Early next year Columbia is expected to hold its first auction to secure gas supplies for April 2010 to April 2011. This auction will result in the establishment of a standard service offer (SSO) rate that will replace the gas cost recovery rate. Columbia will buy gas from the winning suppliers and pass the price of that gas on to customers at the SSO rate. The SSO rate will change monthly based on the New York Mercantile Exchange (Nymex) month-end gas settlement price, plus a retail price adjustment determined in the auction. A second SSO auction to be held in 2011 will secure supplies for April 2011 to April 2012.

Columbia is to hold a third auction in 2012 to secure natural gas supplies for the period of April 2012 to April 2013. This auction will result in the establishment of a standard choice offer (SCO) rate that will replace the SSO rate. Like the SSO rate, the SCO rate will change monthly based on the Nymex month-end settlement price, plus a retail price adjustment. However, each SCO customer's bill will indicate the specific natural gas supplier assigned to it.

Each auction will be conducted by an independent auctioneer and monitored by the PUCO. The PUCO reserves the right to reject the auction results and order Columbia to return to the gas cost recovery pricing methodology at any time.

"We see little risk in this program since it can be discontinued at any time if the results demonstrate that it is not in customers' best interests," Schriber said. "In addition to the potential for savings, the plan includes safeguards to ensure that customers are protected."
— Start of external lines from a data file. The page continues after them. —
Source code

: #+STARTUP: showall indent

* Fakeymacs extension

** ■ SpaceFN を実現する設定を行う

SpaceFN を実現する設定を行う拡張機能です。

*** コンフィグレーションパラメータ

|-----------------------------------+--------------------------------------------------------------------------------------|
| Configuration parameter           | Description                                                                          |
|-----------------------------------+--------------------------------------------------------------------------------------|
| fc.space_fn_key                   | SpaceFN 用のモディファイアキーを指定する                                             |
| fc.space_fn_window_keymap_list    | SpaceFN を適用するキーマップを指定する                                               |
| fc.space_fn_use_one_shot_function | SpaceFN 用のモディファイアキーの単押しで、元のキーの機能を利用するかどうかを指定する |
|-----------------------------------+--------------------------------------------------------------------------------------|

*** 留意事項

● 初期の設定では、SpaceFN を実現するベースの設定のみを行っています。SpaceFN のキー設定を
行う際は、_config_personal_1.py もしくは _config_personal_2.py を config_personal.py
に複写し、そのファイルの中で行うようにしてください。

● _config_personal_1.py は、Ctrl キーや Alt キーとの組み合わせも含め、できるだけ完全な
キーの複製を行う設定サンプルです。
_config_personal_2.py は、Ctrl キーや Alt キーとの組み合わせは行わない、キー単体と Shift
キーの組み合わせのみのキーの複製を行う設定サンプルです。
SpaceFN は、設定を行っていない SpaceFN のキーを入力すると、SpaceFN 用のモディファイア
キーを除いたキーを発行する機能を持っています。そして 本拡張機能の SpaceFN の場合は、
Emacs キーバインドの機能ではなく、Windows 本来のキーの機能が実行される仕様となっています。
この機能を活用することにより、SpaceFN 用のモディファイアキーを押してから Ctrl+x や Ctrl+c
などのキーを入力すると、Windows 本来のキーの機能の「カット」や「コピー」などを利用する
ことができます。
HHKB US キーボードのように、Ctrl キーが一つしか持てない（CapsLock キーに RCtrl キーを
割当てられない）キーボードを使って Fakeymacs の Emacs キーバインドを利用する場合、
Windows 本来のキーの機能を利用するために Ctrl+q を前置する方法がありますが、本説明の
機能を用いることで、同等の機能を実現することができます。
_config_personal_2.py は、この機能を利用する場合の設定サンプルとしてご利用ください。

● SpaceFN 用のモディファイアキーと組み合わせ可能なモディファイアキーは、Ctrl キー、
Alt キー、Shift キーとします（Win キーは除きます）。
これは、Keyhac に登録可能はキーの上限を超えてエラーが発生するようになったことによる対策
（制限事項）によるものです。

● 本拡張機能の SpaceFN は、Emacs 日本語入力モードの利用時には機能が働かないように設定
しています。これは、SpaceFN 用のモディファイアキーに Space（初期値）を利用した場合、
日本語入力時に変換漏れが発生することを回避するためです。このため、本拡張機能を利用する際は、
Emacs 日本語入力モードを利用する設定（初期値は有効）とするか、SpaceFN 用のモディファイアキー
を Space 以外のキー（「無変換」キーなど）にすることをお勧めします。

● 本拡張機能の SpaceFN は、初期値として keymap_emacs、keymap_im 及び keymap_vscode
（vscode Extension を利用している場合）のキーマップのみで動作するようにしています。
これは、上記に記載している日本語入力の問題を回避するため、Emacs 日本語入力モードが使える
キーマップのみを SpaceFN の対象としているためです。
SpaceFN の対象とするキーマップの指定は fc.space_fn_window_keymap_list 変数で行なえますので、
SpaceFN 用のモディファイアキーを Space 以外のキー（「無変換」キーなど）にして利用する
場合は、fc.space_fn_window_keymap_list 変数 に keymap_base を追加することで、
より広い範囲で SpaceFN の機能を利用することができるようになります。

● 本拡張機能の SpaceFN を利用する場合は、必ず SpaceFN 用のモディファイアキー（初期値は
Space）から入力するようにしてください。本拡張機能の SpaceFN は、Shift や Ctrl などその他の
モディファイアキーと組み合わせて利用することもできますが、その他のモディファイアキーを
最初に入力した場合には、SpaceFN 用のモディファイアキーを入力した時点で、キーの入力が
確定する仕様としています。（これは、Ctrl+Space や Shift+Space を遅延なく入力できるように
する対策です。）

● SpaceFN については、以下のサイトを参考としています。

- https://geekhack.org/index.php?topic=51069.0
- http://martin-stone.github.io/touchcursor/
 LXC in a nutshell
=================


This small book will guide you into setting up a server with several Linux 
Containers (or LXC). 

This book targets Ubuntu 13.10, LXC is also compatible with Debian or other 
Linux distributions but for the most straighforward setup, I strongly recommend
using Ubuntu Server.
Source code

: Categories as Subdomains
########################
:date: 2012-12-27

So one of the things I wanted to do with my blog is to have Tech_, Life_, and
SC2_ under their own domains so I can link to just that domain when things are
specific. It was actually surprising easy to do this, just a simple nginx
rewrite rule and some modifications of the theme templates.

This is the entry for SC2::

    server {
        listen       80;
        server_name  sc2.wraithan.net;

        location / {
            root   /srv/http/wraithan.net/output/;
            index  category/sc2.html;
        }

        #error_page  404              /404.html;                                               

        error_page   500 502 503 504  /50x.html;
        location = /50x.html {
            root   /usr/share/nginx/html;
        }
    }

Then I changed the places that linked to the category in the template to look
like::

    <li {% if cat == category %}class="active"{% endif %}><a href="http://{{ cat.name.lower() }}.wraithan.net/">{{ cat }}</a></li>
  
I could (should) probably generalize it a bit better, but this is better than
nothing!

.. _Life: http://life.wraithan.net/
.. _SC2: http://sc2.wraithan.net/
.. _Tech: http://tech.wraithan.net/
As part of the agreement, Columbia will provide an additional $1.8 million to establish and administer a bill payment assistance fund to help certain customers at or below 200% of the federal poverty guidelines. Columbia will establish a new charge to recover the costs of the company's transition from the gas cost recovery rate to the market-based auction structure. The charge, to be adjusted quarterly, will initially amount to an additional 17 cents each month for a Columbia customer using 80 Mcf of gas annually.

The agreement allowing the change was signed by stakeholders including the OCC, Ohio Partners for Affordable Energy, the Ohio Gas Marketers Group and the Northwest Ohio Aggregation Coalition.